I think my father was surprised by my push back. Much like my mother when she doesn’t have a clue how to handle me. I should take the time to state that I don’t get angry often, I don’t like the feeling. Rather, I think on it, weigh my options, try to imagine eventual outcomes and usually stick my head in the sand and hope it passes. But this is the second time I have stood up to my parents. In more decades than I will admit to, I have only stood up against my parents twice, and I can remember in detail each time. You know how when you see your teacher in the grocery store and you have to remind yourself that they too have a life. The same goes for parents. You have to learn through life that the golden gods they once were in your mind are a figment of that mind. They are human. They can be unforgivingly cruel, mean, and disappointing. And while they are my parents and I will respect them, I am learning to like them less and less.
This learning to like them less and less frightens me. Not because I am worried about repairing any damage to my relationship with my parents, but because I don’t want my children to one day feel the same about me. I don’t want my children to ever be put in the corners as I have all my life. I don’t want my children to have late night conversations with their spouses about how to handle me. I don’t want to hurt them in my own selfish quest to have things the way I believe they should be. Children, as they grow up and leave the house, should always know there is a safe place for them to land, but that they are loved and wanted no matter how they turn out to be.

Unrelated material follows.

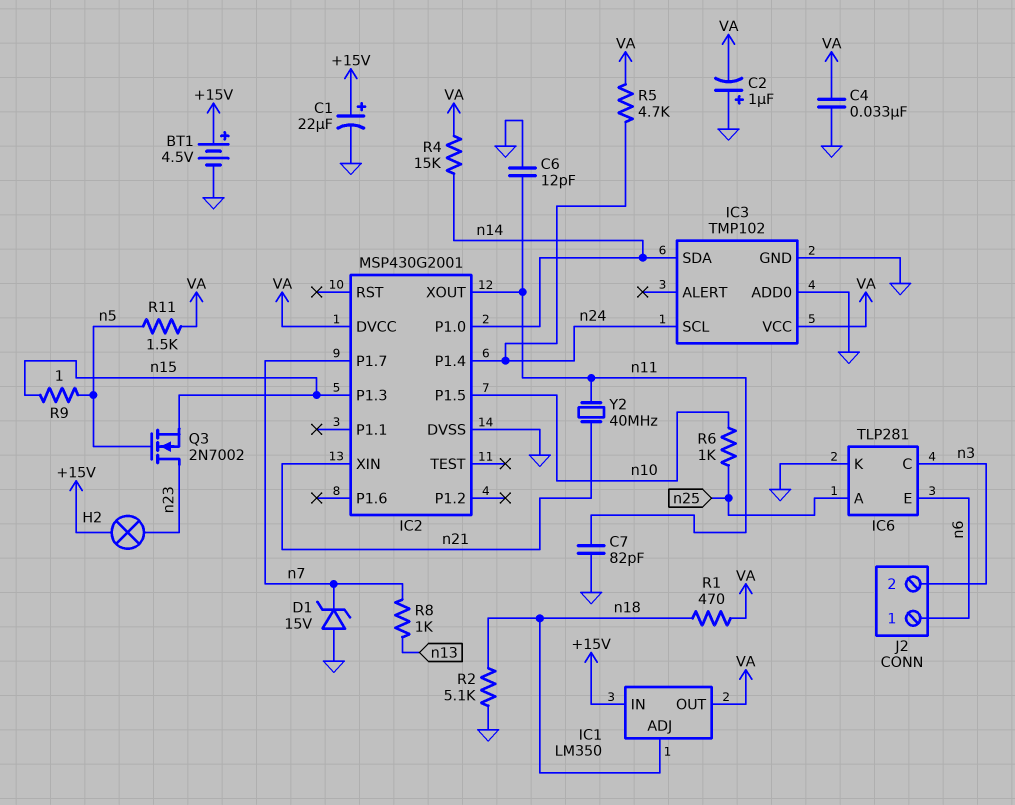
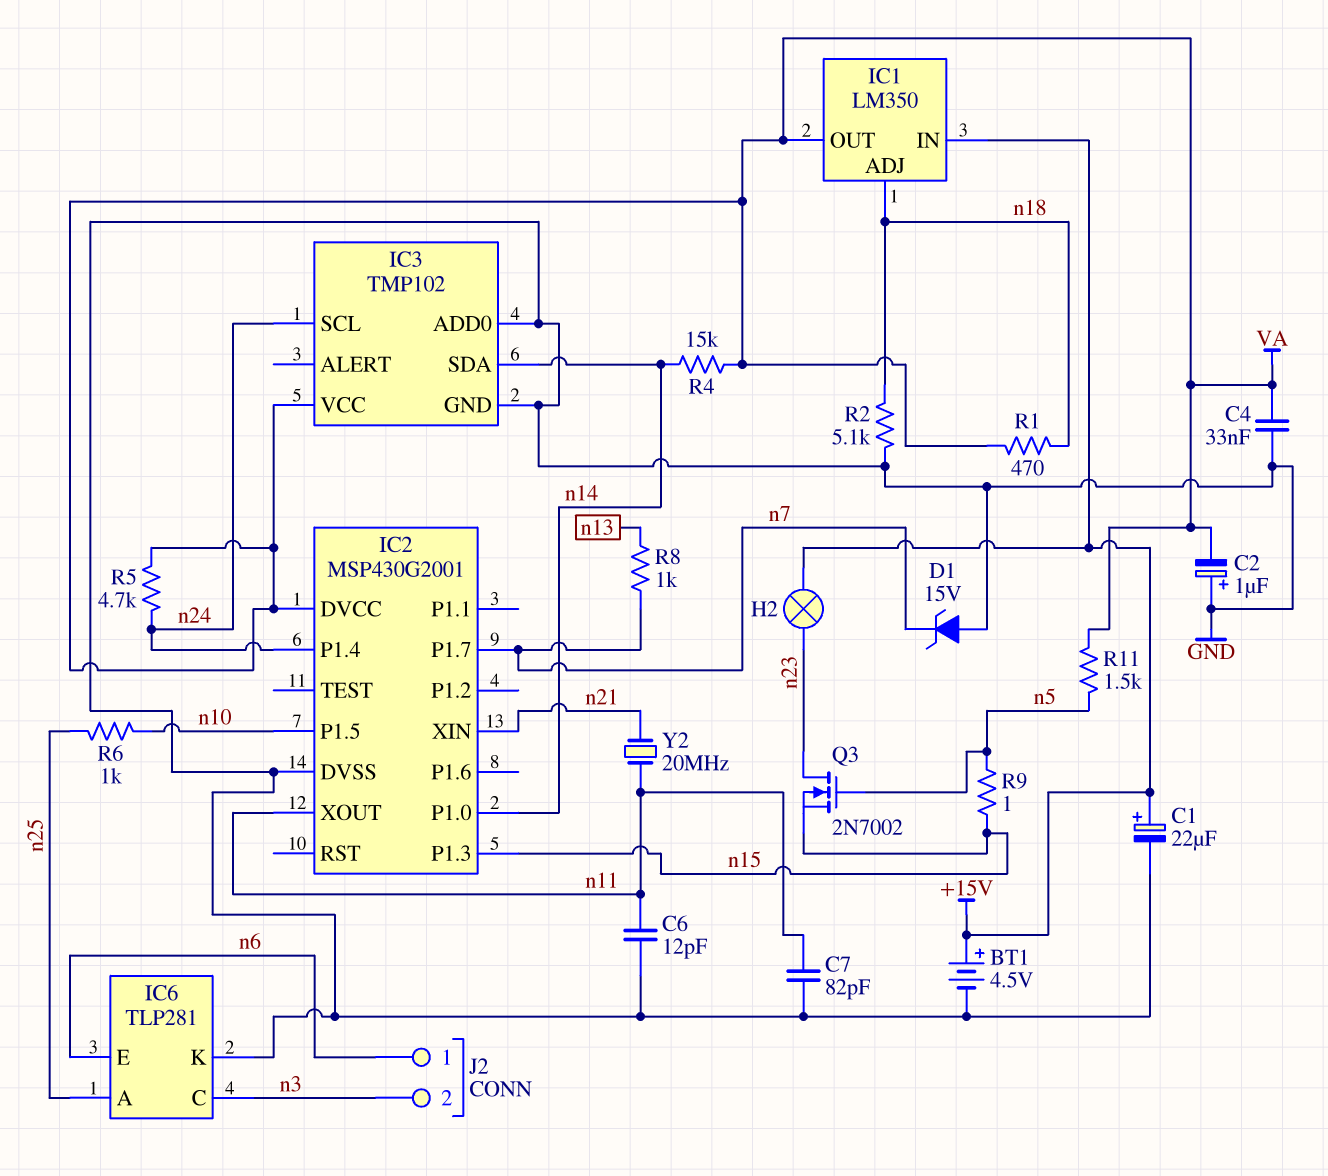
Y2: 40MHz (n11, n21) -> 20MHz (n11, n21)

I could spend years writing about my parents, and I imagine there will be more posts on them. They are a font of great topics for this blog. Do they love me? In their own ways. They love how only they can love. They don’t love me they way I need them to, but it would be unfair to say that this is anything but a silent clash of personalities. They love me they way they love me. And at this point in all our lives that is the way it’s going to be. Looking for a safe haven with my parents isn’t possible. Maybe it is because I am bipolar and they don’t have any interest in learning about how the disease affects me. Maybe it is because they have their own lives and they look down upon my own choices. No one wants their child to grow up to be me; especially not the talented, ego-centric, and determined human beings who gave birth to a child who rather stand in the corner than get eaten by lions. It is sad to end this post with a conclusion that my parents will rarely put me first, and often only when it serves their interests. But I could fight and feel their anger from the safety of some dark corner, or I could simply take it and try to find the haven in my own pitiful self. There really isn’t much of a choice. I am not a fighter. I am a gazelle.